## EXERCISE DIRECTIONS
Print, unchanged, the stretch of the rows below from the line containing "Breezy + HackerRank: Una mejor manera" through the line containing "ESCRIBIR UN COMENTARIO". Leave the pictures out.

Transcribed page text:
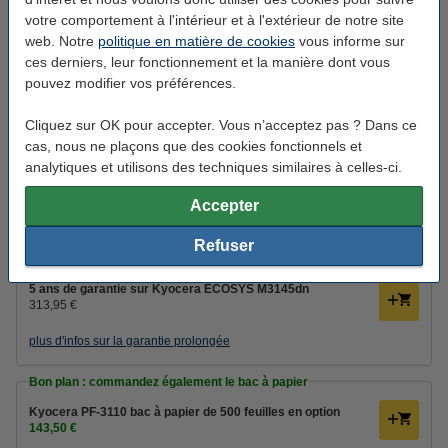
54,50 €
votre comportement à l'intérieur et à l'extérieur de notre site
web. Notre
politique en matière de cookies
vous informe sur
Câbles d'imprimante
ces derniers, leur fonctionnement et la manière dont vous
Kyocera n'inclut PAS le câble USB.
pouvez modifier vos préférences.
123encre câble d'imprimante USB (2 mètres) - noir
4,50 €
Cliquez sur OK pour accepter. Vous n’acceptez pas ? Dans ce
cas, nous ne plaçons que des cookies fonctionnels et
Astuce : prolongez la garantie de votre imprimante jusqu'à :
analytiques et utilisons des techniques similaires à celles-ci.
3 ans de garantie sur Kyocera ECOSYS M3145dn
186,95 €
Accepter
4 ans de garantie sur Kyocera ECOSYS M3145dn
populaire
Refuser
!
249,95 €
5 ans de garantie sur Kyocera ECOSYS M3145dn
313,95 €
plus d'infos sur la garantie prolongée
Bon plan : commandez également le bac à papier
Kyocera PF-3110 bac à papier de 500 feuilles en option
143,50 €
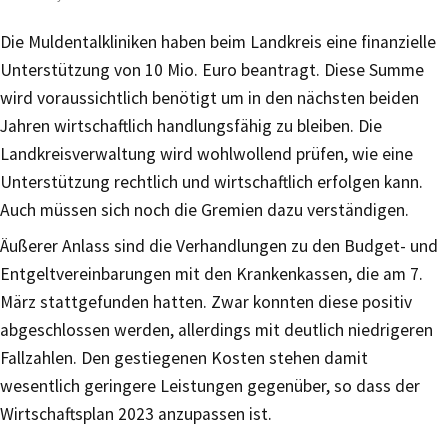
Die Muldentalkliniken haben beim Landkreis eine finanzielle
Unterstützung von 10 Mio. Euro beantragt. Diese Summe
wird voraussichtlich benötigt um in den nächsten beiden
Jahren wirtschaftlich handlungsfähig zu bleiben. Die
Landkreisverwaltung wird wohlwollend prüfen, wie eine
Unterstützung rechtlich und wirtschaftlich erfolgen kann.
Auch müssen sich noch die Gremien dazu verständigen.
Äußerer Anlass sind die Verhandlungen zu den Budget- und
Entgeltvereinbarungen mit den Krankenkassen, die am 7.
März stattgefunden hatten. Zwar konnten diese positiv
abgeschlossen werden, allerdings mit deutlich niedrigeren
Fallzahlen. Den gestiegenen Kosten stehen damit
wesentlich geringere Leistungen gegenüber, so dass der
Wirtschaftsplan 2023 anzupassen ist.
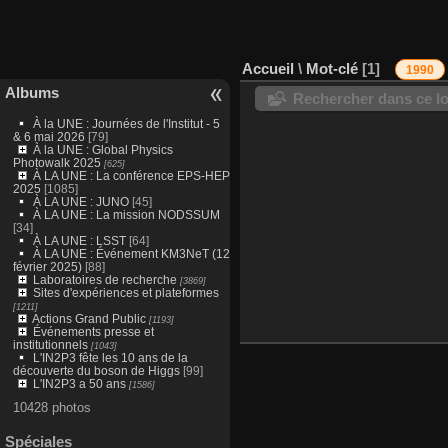
Accueil
\
Mot-clé
1
1990
Albums
Rechercher dans ce lo
À la UNE : Journées de l'Institut - 5
& 6 mai 2026
[79]
À la UNE : Global Physics
Photowalk 2025
[625]
À LA UNE : La conférence EPS-HEP
2025
[1085]
À LA UNE : JUNO
[45]
À LA UNE : La mission NODSSUM
[34]
À LA UNE : LSST
[64]
À LA UNE : Événement KM3NeT (12
février 2025)
[88]
Laboratoires de recherche
[3869]
Sites d'expériences et plateformes
[1211]
Actions Grand Public
[1193]
Événements presse et
institutionnels
[1043]
L'IN2P3 fête les 10 ans de la
découverte du boson de Higgs
[99]
L'IN2P3 a 50 ans
[1586]
10428 photos
Spéciales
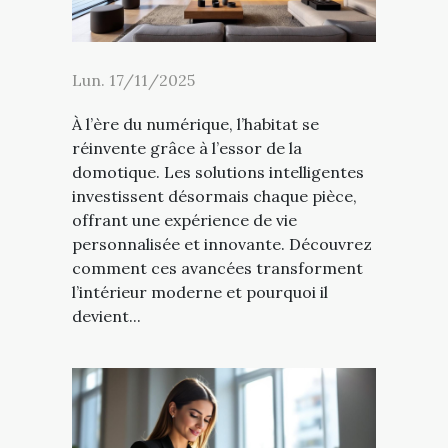
Lun. 17/11/2025
À l’ère du numérique, l’habitat se
réinvente grâce à l’essor de la
domotique. Les solutions intelligentes
investissent désormais chaque pièce,
offrant une expérience de vie
personnalisée et innovante. Découvrez
comment ces avancées transforment
l’intérieur moderne et pourquoi il
devient...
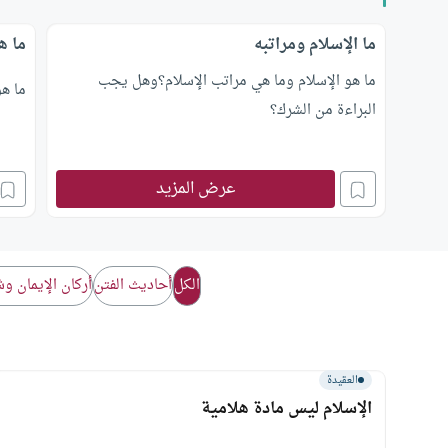
ما الإسلام ومراتبه
ما ه
ما هو الإسلام وما هي مراتب الإسلام؟وهل يجب
ما هو
البراءة من الشرك؟
عرض المزيد
الكل
أحاديث الفتن
أركان الإيمان و
العقيدة
الإسلام ليس مادة هلامية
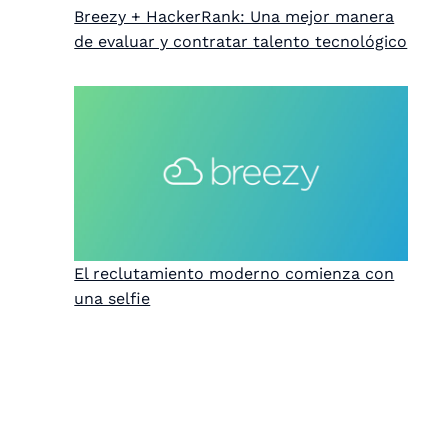
Breezy + HackerRank: Una mejor manera
de evaluar y contratar talento tecnológico
El reclutamiento moderno comienza con
una selfie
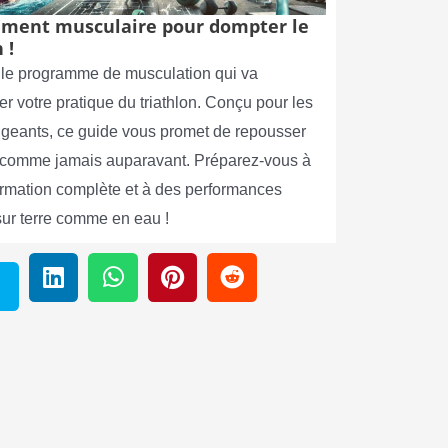
ment musculaire pour dompter le
 !
le programme de musculation qui va
er votre pratique du triathlon. Conçu pour les
xigeants, ce guide vous promet de repousser
s comme jamais auparavant. Préparez-vous à
ormation complète et à des performances
sur terre comme en eau !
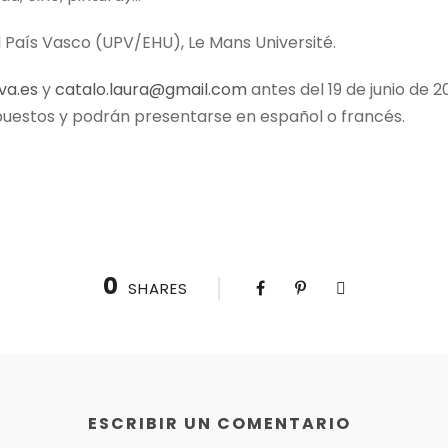
l País Vasco (UPV/EHU), Le Mans Université.
va.es
y
catalo.laura@gmail.com
antes del 19 de junio de
puestos y podrán presentarse en español o francés.
0
SHARES
ESCRIBIR UN COMENTARIO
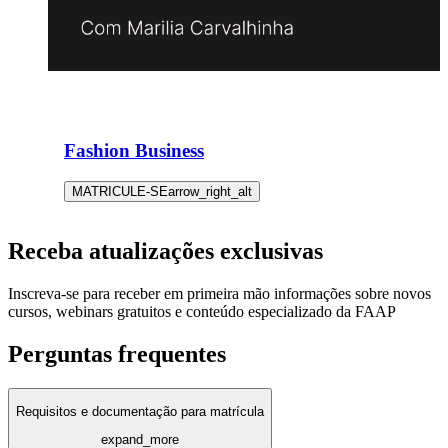
Fashion Business
MATRICULE-SE
arrow_right_alt
Receba atualizações exclusivas
Inscreva-se para receber em primeira mão informações sobre novos
cursos, webinars gratuitos e conteúdo especializado da FAAP
Perguntas frequentes
Requisitos e documentação para matrícula
expand_more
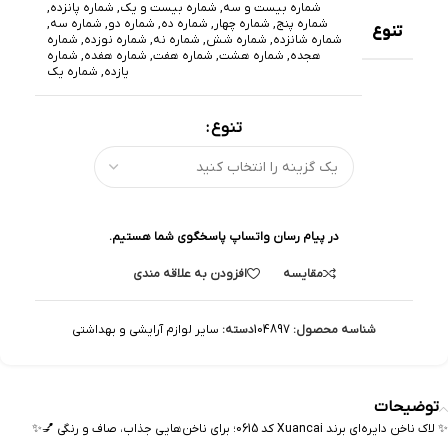
شماره بیست و سه
,
شماره بیست و یک
,
شماره پانزده
,
شماره پنج
,
شماره چهار
,
شماره ده
,
شماره دو
,
شماره سه
,
تنوع
شماره شانزده
,
شماره شش
,
شماره نه
,
شماره نوزده
,
شماره
هجده
,
شماره هشت
,
شماره هفت
,
شماره هفده
,
شماره
یازده
,
شماره یک
تنوع
در پیام رسان واتساپ پاسخگوی شما هستیم.
مقایسه
افزودن به علاقه مندی
شناسه محصول:
104897
دسته:
سایر لوازم آرایشی و بهداشتی
توضیحات
✨ لاک ناخن دایره‌ای برند Xuancai کد 0615؛ برای ناخن‌هایی جذاب، صاف و رنگی 💅✨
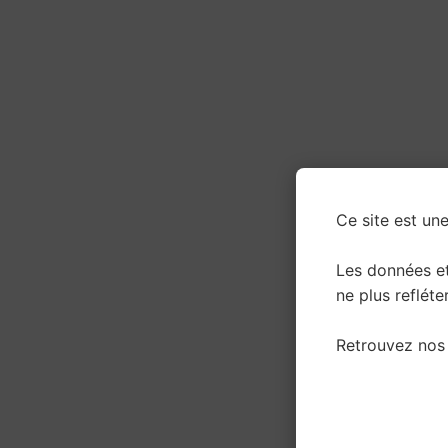
Ce site est une
Les données e
ne plus refléter
Retrouvez nos 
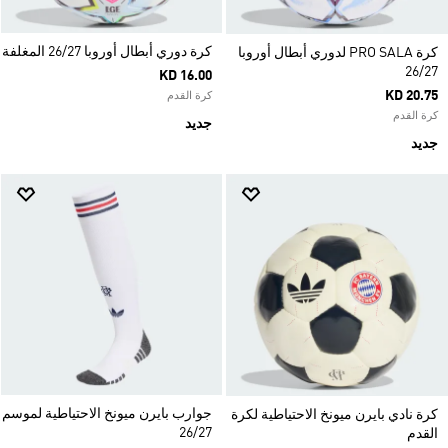
كرة دوري أبطال أوروبا 26/27 المغلفة
كرة PRO SALA لدوري أبطال أوروبا
26/27
KD 16.00
KD 20.75
كرة القدم
كرة القدم
جديد
جديد
جوارب بايرن ميونخ الاحتياطية لموسم
كرة نادي بايرن ميونخ الاحتياطية لكرة
26/27
القدم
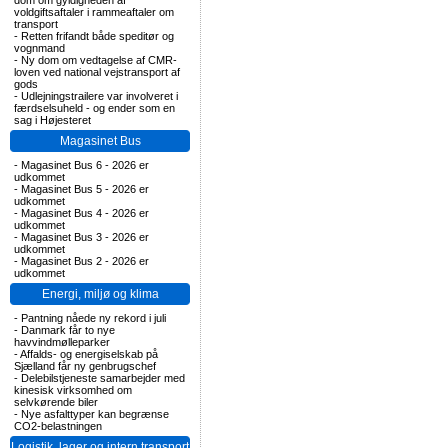
dom om gyldigheden af
voldgiftsaftaler i rammeaftaler om
transport
-
Retten frifandt både speditør og
vognmand
-
Ny dom om vedtagelse af CMR-
loven ved national vejstransport af
gods
-
Udlejningstrailere var involveret i
færdselsuheld - og ender som en
sag i Højesteret
Magasinet Bus
-
Magasinet Bus 6 - 2026 er
udkommet
-
Magasinet Bus 5 - 2026 er
udkommet
-
Magasinet Bus 4 - 2026 er
udkommet
-
Magasinet Bus 3 - 2026 er
udkommet
-
Magasinet Bus 2 - 2026 er
udkommet
Energi, miljø og klima
-
Pantning nåede ny rekord i juli
-
Danmark får to nye
havvindmølleparker
-
Affalds- og energiselskab på
Sjælland får ny genbrugschef
-
Delebilstjeneste samarbejder med
kinesisk virksomhed om
selvkørende biler
-
Nye asfalttyper kan begrænse
CO2-belastningen
Logistik, lager og intern transport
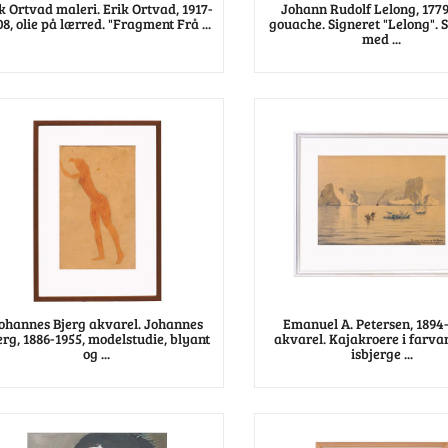
k Ortvad maleri. Erik Ortvad, 1917-
Johann Rudolf Lelong, 1779
8, olie på lærred. "Fragment Frå ...
gouache. Signeret "Lelong". S
med ...
ohannes Bjerg akvarel. Johannes
Emanuel A. Petersen, 1894
erg, 1886-1955, modelstudie, blyant
akvarel. Kajakroere i farv
og ...
isbjerge ...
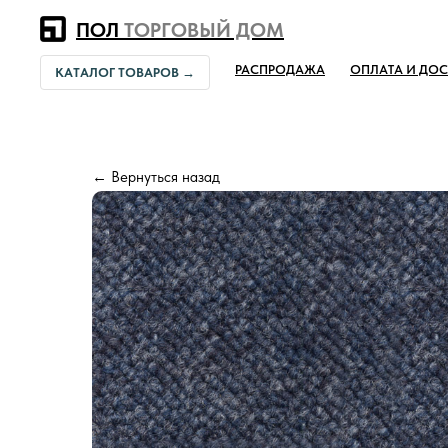
Error get alias
ПОЛ
ТОРГОВЫЙ ДОМ
РАСПРОДАЖА
ОПЛАТА И ДОС
КАТАЛОГ ТОВАРОВ →
← Вернуться назад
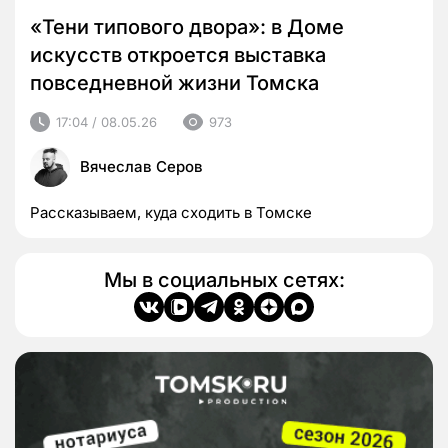
«Тени типового двора»: в Доме
искусств откроется выставка
повседневной жизни Томска
17:04 / 08.05.26
973
Вячеслав Серов
Рассказываем, куда сходить в Томске
Мы в социальных сетях:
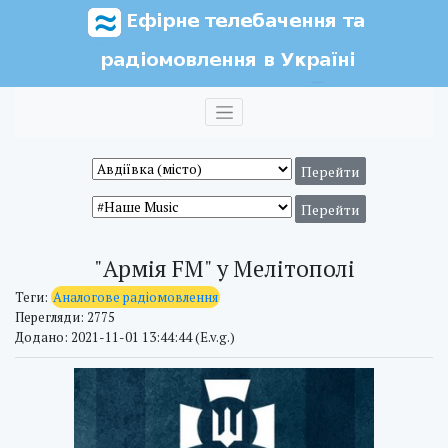
"Армія FM" у Мелітополі
Теги:
Аналогове радіомовлення
Перегляди: 2775
Додано: 2021-11-01 13:44:44 (E.v.g.)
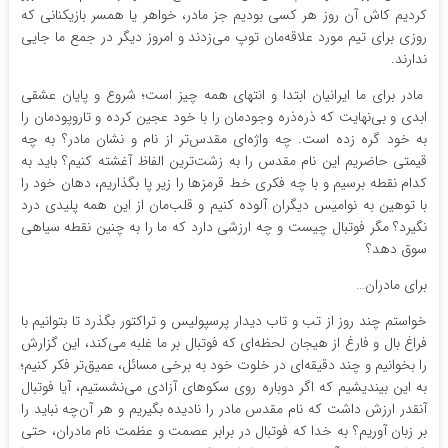
کردیم کاش آن روز هر کسی بودیم جز مادر، خواهر یا همسر بازیکنانی که
روزی برای تیم مورد علاقه‌مان توپ می‌زدند و امروز دیگر در جمع ما جایی
ندارند.
مادر برای ما ایرانیان ابتدا و انتهای همه چیز است؛ شروع و پایان عشقی
ابدی و بی‌نهایت که ذره‌ذره وجودمان را با خود عجین کرده و تاروپودمان را
به خود گره زده است. چه واژه‌ای مقدس‌تر از نام و نشان مادر؟ به چه
قیمتی حاضریم این نام مقدس را به زشت‌ترین الفاظ آغشته کنیم؟ باید به
کدام نقطه برسیم و با چه فکری خط قرمزها را زیر پا بگذاریم، دهان خود را
با توهین به نوامیس دیگران آلوده کنیم و قلب‌مان از این همه پلیدی درد
نگیرد؟ مگر فوتبال چیست و چه ارزشی دارد که ما را به چنین نقطه سیاهی
سوق دهد؟
برای مادران…
خواستم چند روز از تب و تاب دیدار پرسپولیس و تراکتور بگذرد تا بتوانیم با
فراغ بال و فارغ از هیجان لحظه‌ای که فوتبال بر ما غلبه می‌کند، این گزارش
را بخوانیم و چند دقیقه‌ای در خلوت خود به برخی مسائل، عمیق‌تر فکر کنیم؛
به این بیندیشیم که اگر دوباره روی سکوهای آزادی می‌نشستیم، آیا فوتبال
آنقدر ارزش داشت که نام مقدس مادر را نادیده بگیریم و هر آن‌چه نباید را
بر زبان آوریم؟ به خدا که فوتبال در برابر عصمت و عظمت نام مادران، حتی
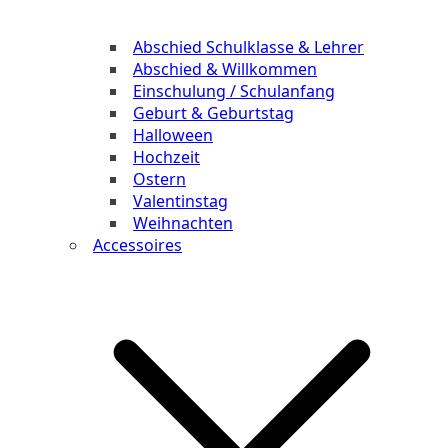
Abschied Schulklasse & Lehrer
Abschied & Willkommen
Einschulung / Schulanfang
Geburt & Geburtstag
Halloween
Hochzeit
Ostern
Valentinstag
Weihnachten
Accessoires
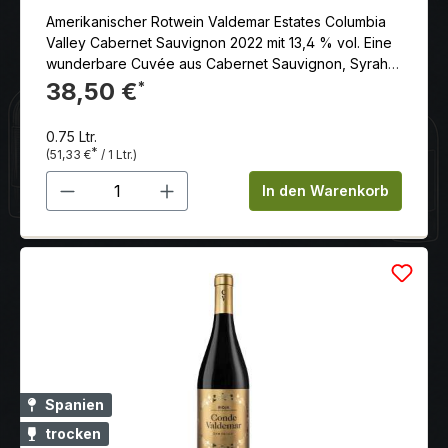
Amerikanischer Rotwein Valdemar Estates Columbia
Valley Cabernet Sauvignon 2022 mit 13,4 % vol. Eine
wunderbare Cuvée aus Cabernet Sauvignon, Syrah
und Petit Verdot. Genießen Sie einen anhaltenden
38,50 €
*
Wein mit langem Abgang. Ein Wein, der Sie
begeistern wird.
0.75 Ltr.
*
(51,33 €
/ 1 Ltr.)
Produkt Anzahl: Gib den gewünschten 
In den Warenkorb
Spanien
trocken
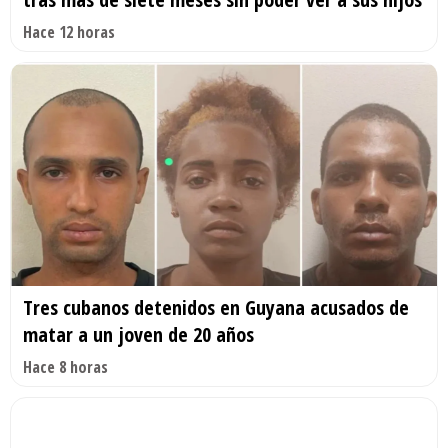
Hace 12 horas
Tres cubanos detenidos en Guyana acusados de
matar a un joven de 20 años
Hace 8 horas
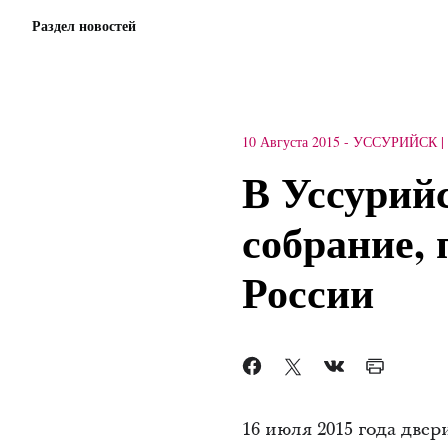
Раздел новостей
10 Августа 2015
-
УССУРИЙСК
В Уссурий
собрание,
России
16 июля 2015 года две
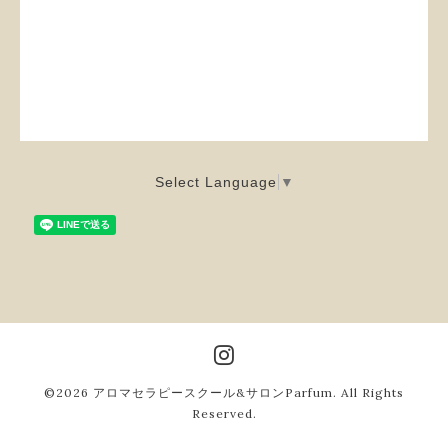
Select Language
▼
©2026
アロマセラピースクール&サロンParfum
. All Rights
Reserved.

## TASK RESULT
Breezy + HackerRank: Una mejor manera
de evaluar y contratar talento tecnológico
El reclutamiento moderno comienza con
una selfie
ment musculaire pour dompter le
 !
le programme de musculation qui va
er votre pratique du triathlon. Conçu pour les
xigeants, ce guide vous promet de repousser
s comme jamais auparavant. Préparez-vous à
ormation complète et à des performances
sur terre comme en eau !
l País Vasco (UPV/EHU), Le Mans Université.
va.es
y
catalo.laura@gmail.com
antes del 19 de junio de
puestos y podrán presentarse en español o francés.
0
SHARES
ESCRIBIR UN COMENTARIO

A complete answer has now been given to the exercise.